EXCERPT PROVIDED =
▬▬▬
Cinnamon Swirl Bread

The best thing since…


I usually prefer a savory and heavy breakfast — something meaty (bacon), something eggy (eggs duh), and something doused in maple syrup. We got an enormous amount of bacon from the meat coop at Wesleyan so I’m stocked up for breakfast meats. Usually I make banana or pumpkin quick bread for the week to have something go with my coffee every morning.


This time, I decided to make cinnamon swirl bread. I’m sure many of us have gone through the Pepperidge Farm stuff, cheap, tasty and delicious with or without butter. This bread was the stuff of my childhood. My mum thought that cinnamon bread would be a cheaper and a tad healthier alternative to sugary cereals, and maybe she was right (who knows really?).


This bread is incredibly simple and fast for the neophyte and the impatient. There are two rise times, neither of which take overnight to do. This bread also contains no eggs, for the egg-allergic, and the ingredient list is short — I’m sure you already have everything to make this! If you decide to take a weekend afternoon to make this bread, you’ll have cinnamon-y goodness to look forward to for the rest of the week.


This bread keeps for a few days on the counter and is best eaten when toasted first. If it makes it past those few days, try it out for French toast or bread pudding!


Cinnamon Swirl Bread

Adapted from RecipeGirl
Makes 1 loaf

1 ¼ ounce envelope (2 1/4 teaspoons) active dry yeast
3/4 cup warm water (slightly hot to touch)
1 tablespoon butter, melted, or vegetable oil
1/2 cup whole milk, warmed
2 tablespoons granulated white sugar
1/2 teaspoon salt
1 teaspoon ground cinnamon
2 cups all-purpose flour*, and more for kneading as needed
1 cup whole wheat flour*

1/4 cup granulated white sugar + 1 tablespoon ground cinnamon


Combine yeast, 1 teaspoon of granulated sugar, and the ¾ cup of warm water in cup. Let sit for a few minutes until the yeast is foamy and happy. In a large bowl, whisk together 2 ½ cups of flours, 1 teaspoon cinnamon, salt, the remaining granulated sugar.

To the flour mixture, add in the yeasty water, the warmed milk, and the melted butter/oil. Mix together with a large spoon and add just enough of the remaining ½ cup flour (and more as needed) to make the dough start to come together. Turn out the dough onto a floured board and knead for a few minutes until the dough is smooth and soft.
▬▬▬
TASK 1 =
Using the cinnamon swirl bread post, explain in one to three sentences why the recipe is described as suited to the impatient.
TASK 2 =
Extract everything in the cinnamon swirl bread post from "This time, I" down to "(who knows really?).".
The rows after the cinnamon swirl bread post aren't needed for this work.

SUPPLIED DATA =
▬▬▬
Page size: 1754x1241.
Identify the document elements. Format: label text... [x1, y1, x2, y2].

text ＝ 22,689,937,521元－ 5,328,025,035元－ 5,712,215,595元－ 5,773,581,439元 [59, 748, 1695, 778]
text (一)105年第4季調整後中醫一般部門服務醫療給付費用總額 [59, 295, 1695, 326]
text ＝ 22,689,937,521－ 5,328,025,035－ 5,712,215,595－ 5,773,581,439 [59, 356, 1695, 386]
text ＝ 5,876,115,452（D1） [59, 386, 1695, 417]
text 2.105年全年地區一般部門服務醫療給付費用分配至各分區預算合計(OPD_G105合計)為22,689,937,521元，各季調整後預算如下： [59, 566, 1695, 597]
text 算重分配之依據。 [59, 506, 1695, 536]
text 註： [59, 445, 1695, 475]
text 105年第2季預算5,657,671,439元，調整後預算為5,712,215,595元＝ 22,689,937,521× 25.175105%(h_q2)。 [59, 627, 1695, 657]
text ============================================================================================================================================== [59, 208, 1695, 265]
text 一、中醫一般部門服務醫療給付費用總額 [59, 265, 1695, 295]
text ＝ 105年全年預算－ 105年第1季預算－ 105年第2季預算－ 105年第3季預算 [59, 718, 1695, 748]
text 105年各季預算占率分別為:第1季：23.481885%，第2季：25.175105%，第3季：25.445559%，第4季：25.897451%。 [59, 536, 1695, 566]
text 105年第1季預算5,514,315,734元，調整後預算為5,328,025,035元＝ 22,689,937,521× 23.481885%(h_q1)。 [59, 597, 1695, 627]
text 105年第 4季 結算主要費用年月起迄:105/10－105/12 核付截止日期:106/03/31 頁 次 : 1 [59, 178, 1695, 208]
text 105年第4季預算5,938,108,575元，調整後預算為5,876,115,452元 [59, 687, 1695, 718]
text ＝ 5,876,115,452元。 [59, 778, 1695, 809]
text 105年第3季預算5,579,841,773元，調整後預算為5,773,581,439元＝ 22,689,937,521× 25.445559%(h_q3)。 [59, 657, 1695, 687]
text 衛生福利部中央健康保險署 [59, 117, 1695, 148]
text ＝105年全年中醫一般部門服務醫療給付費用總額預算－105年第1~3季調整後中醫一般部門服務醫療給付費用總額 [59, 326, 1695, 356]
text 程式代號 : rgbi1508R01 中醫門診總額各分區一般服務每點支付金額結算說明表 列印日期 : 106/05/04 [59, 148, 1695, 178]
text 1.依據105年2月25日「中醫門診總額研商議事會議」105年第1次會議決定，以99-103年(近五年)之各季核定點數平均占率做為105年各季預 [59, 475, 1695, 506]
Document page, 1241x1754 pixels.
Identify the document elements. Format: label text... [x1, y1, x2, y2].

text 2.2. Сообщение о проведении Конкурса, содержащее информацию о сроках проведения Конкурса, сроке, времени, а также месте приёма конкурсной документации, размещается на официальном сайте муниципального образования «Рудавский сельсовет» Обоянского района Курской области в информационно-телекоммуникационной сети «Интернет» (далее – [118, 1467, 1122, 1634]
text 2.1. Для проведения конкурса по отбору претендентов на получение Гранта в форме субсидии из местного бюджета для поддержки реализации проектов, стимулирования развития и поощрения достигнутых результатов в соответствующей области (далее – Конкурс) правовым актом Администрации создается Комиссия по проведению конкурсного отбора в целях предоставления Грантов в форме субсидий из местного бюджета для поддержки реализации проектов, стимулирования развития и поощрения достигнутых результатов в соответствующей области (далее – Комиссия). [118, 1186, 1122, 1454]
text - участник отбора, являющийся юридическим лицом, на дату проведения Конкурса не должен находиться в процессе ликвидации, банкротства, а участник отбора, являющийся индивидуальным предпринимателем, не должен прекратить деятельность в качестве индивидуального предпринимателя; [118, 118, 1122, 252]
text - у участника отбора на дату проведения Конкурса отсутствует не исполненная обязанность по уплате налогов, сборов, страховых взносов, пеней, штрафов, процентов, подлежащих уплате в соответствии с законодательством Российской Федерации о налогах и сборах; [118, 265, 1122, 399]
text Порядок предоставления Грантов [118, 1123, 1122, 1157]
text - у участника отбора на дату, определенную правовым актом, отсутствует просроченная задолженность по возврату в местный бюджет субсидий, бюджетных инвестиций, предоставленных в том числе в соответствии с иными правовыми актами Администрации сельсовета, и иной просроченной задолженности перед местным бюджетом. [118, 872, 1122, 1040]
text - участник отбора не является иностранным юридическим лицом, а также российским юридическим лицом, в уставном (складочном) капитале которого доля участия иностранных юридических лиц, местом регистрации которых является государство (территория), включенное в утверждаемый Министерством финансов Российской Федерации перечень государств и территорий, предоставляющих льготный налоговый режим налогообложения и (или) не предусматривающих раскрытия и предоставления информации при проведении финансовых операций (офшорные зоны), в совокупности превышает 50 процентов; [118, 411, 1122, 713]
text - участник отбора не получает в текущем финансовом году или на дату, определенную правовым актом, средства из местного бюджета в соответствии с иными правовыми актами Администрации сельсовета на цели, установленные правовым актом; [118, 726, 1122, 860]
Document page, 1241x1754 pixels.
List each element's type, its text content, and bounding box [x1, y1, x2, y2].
▬▬▬
EXPECTED OUTPUT 1 =
The recipe has only two rise times, and neither takes overnight. That makes the bread fast to make.

EXPECTED OUTPUT 2 =
This time, I decided to make cinnamon swirl bread. I’m sure many of us have gone through the Pepperidge Farm stuff, cheap, tasty and delicious with or without butter. This bread was the stuff of my childhood. My mum thought that cinnamon bread would be a cheaper and a tad healthier alternative to sugary cereals, and maybe she was right (who knows really?).